Ash’s story highlights the importance of our grant to Tom Harrison House under our Embedding and Preventing Suicide programme. For a veteran who’s ready to stop drinking or using, the risk of suicide ideation can be at its height while they wait for funds to be found for a place on the programme. This grant means THH can step in straight away - using online outreach with those on the waiting list, starting that crucial work to build connections and engagement with clients while they wait: the key to reducing suicide risk is to help them start feeling like part of the community.
“I’m 19 months clean now. I’ve graduated. I started doing some work with my children with the family therapist here and I’ve built on that now I’m out of treatment, and I’ve just had my children for a week which is going really well now.

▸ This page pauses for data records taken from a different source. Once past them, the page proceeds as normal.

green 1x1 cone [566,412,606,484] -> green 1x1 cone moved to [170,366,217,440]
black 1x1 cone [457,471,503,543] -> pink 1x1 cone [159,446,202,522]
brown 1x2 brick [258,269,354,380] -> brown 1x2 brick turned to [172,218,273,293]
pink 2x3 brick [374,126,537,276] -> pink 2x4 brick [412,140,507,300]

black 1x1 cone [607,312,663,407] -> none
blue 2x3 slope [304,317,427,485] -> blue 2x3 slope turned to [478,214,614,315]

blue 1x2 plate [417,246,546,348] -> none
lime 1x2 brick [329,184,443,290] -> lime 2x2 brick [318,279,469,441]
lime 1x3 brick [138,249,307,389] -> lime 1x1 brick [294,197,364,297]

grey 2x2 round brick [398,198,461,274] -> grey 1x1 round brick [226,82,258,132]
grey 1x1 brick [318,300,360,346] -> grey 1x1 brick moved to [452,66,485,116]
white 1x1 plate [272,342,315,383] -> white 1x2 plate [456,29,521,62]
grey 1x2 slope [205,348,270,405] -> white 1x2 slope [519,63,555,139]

“I’m working on reception here – on the front line, speaking to people ringing up in desperation and reassuring family members before they’re moved to the admissions team. You really feel like you’re giving back. I’m now the volunteer coordinator and helping to manage events – I’m using those skills that I built in the army. I’ve got people around me to hold my hand if I’m struggling. Life is good.
“This community is so big: you could pick anyone in it to come in and give you their story. None of them are the same, but they’re all very similar. But I don’t know anywhere else where they can do this in the country.”